First WOW!! thank you all for your support and assistance.
Meeting with a higher level rep from the dtsc on the 25th.
In addition I have reason to believe that what we call diversion paperwork (diverted from the waste stream) exceeds what they require as "inventory". We track weights and dates on all material going into and out our of re-use departments. and can demonstrate a past history of doing so going back years. The dtsc agent did not bother to ask what sort of tracking system we might actually have before running off with a false assumption and slamming us with a class 1 violation.
If my assumptions are correct than all we have left is the "speculative acumilation" nightmare.
Speculative acumilation:
two examples of where this is actually a good thing and then how it does not apply in this case
In general this is to keep people from taking waste, collecting it into big poisonous piles and then walking off leaving the public to deal with the problem.
More specific example. When sb-20/50 came into play there was a legitimate concern about people collecting material with the expectation that the state would eventually pay for its destruction. This was a legitimate problem and as many vendors have huge material streams and if allowed to stockpile and then bill the state, would have bankrupted the new system.

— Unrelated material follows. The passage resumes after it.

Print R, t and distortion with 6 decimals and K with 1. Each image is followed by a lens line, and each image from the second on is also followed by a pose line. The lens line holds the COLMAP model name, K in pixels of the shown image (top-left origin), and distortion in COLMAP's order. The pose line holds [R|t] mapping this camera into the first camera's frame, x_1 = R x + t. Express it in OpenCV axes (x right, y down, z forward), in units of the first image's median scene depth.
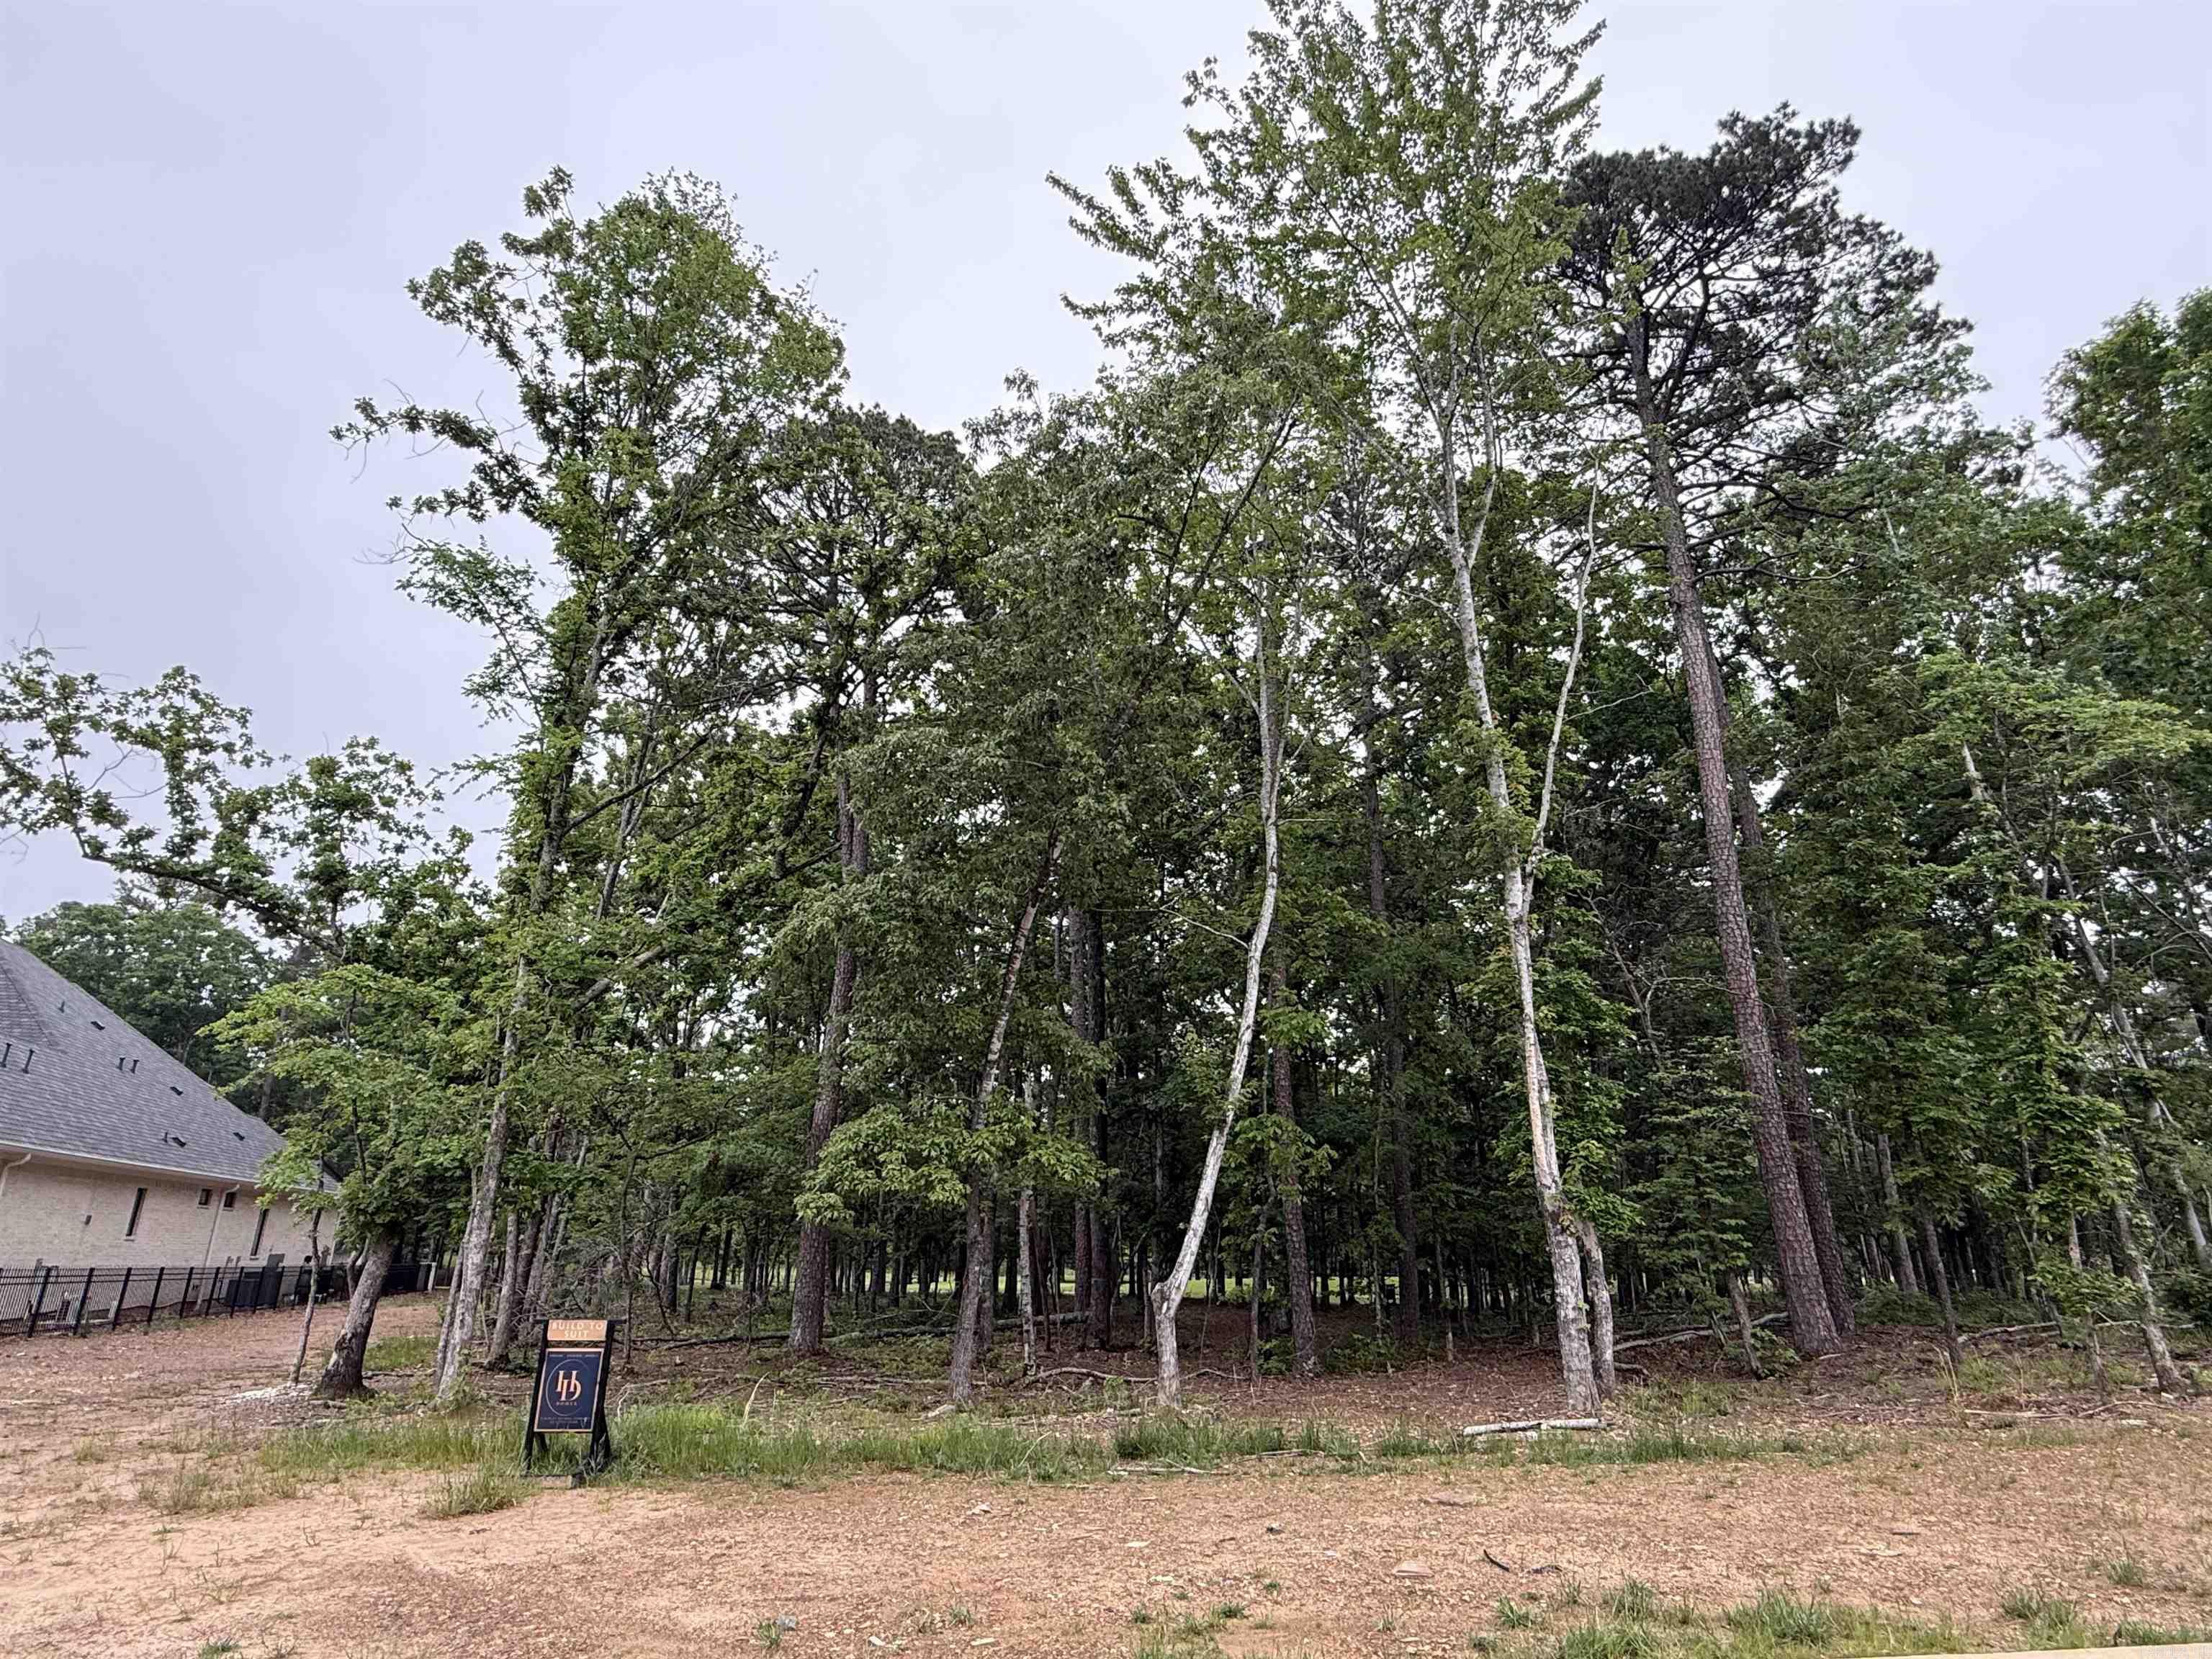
lens RADIAL K [[1156.5, 0, 1105.9], [0, 1156.5, 825.7], [0, 0, 1]] dist [-0.001556, 0.000004]
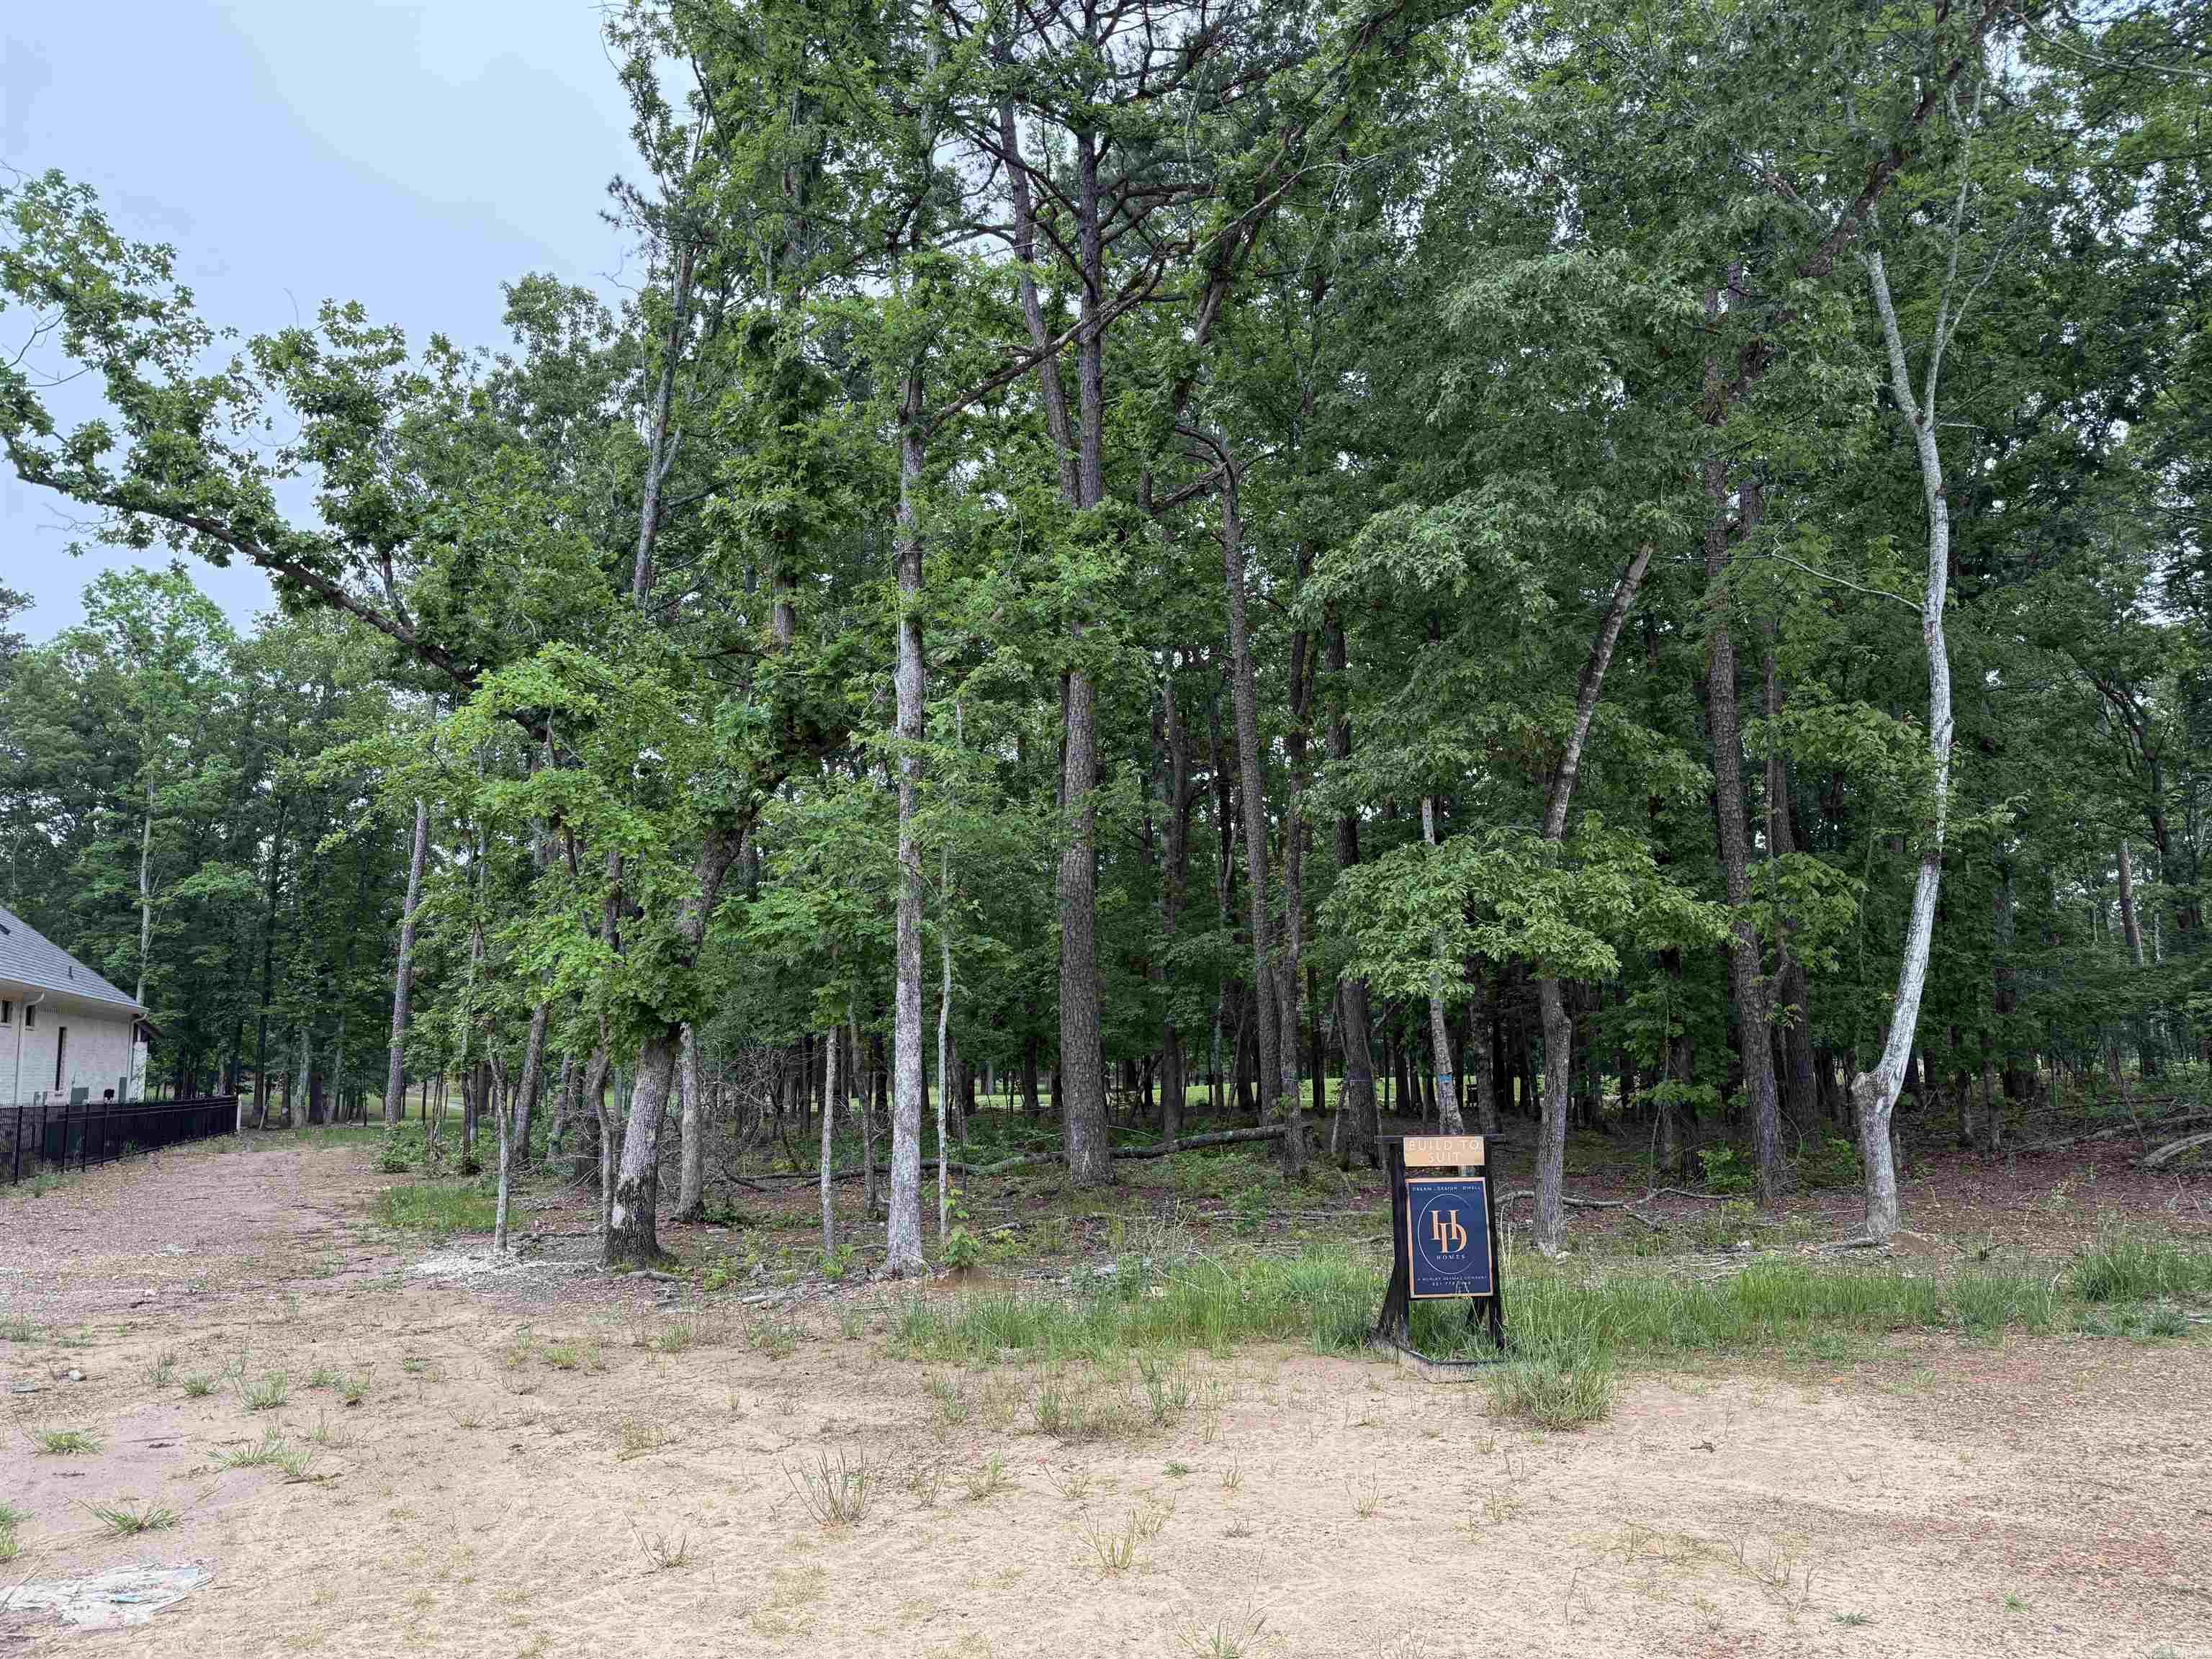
lens RADIAL K [[1554.8, 0, 1106.3], [0, 1554.8, 832.7], [0, 0, 1]] dist [0.000375, -0.003105]
pose [[0.997747, -0.017128, 0.064858, -0.357712], [0.003411, 0.978558, 0.205945, 0.043285], [-0.066995, -0.205260, 0.976412, 0.105047]]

I have no problem with either of the above examples.
How this is misapplied in this case.
there is a minimum value on everything that we set aside and a simple phone call could turn the whole damn collection into cash. This is at worst case bulk electronics and valued at 3-5 cents a pound but in most cases much higher value. So no big pile of nasty for the dtsc to have to deal with. (although if I were to take this option collectors would probaly curse my name for generations)
In the second example above, We are actually taking material out of the state payment system and as such saving the state money so I cannot determine how this determination is in the states best interest.
So no clean up and no state payments on this material. Whats the problem?
In fact since our various re-use projects are things that we fit in around paying the bills I cannot recall a single project that did not take at least a year. For example the beowulf cluster development is at least 10 years old. The electric vehicle project (dead van,dead electric forklift,a ups as the charging system, a buttload of ups batteries,motor controllers from old industrial milling equipment,) is over two years old and expected to roll sometime next year.
In additiion our hydrogen vehicle program (we are quite probably the only people on earth who have gotten a 1969 lincoln continental to run on hydrogen) requires huge amounts of metal hydride as a fuel storage medium. We have two options to aquire this. buy it (very expensive) or recover it from metal hydride batteries. Based on current flow will take another year before we have enough storage to be comparable to a standard gas tank. So a 460cid internal combustion engine thats cleaner than a prius (The exhaust is water) and all the information on how we did it provided to the public for free is not in the publics best interest?
And if we fail the information is still valuable and the failure would be disposed of in the proper manner so again why do we need to abandon this project after a year?
So is free commodity supercomputing and completely repurposed zero emission vehicles something that the dtsc wants to discourage? How does the state profit from this? Do I throw them away?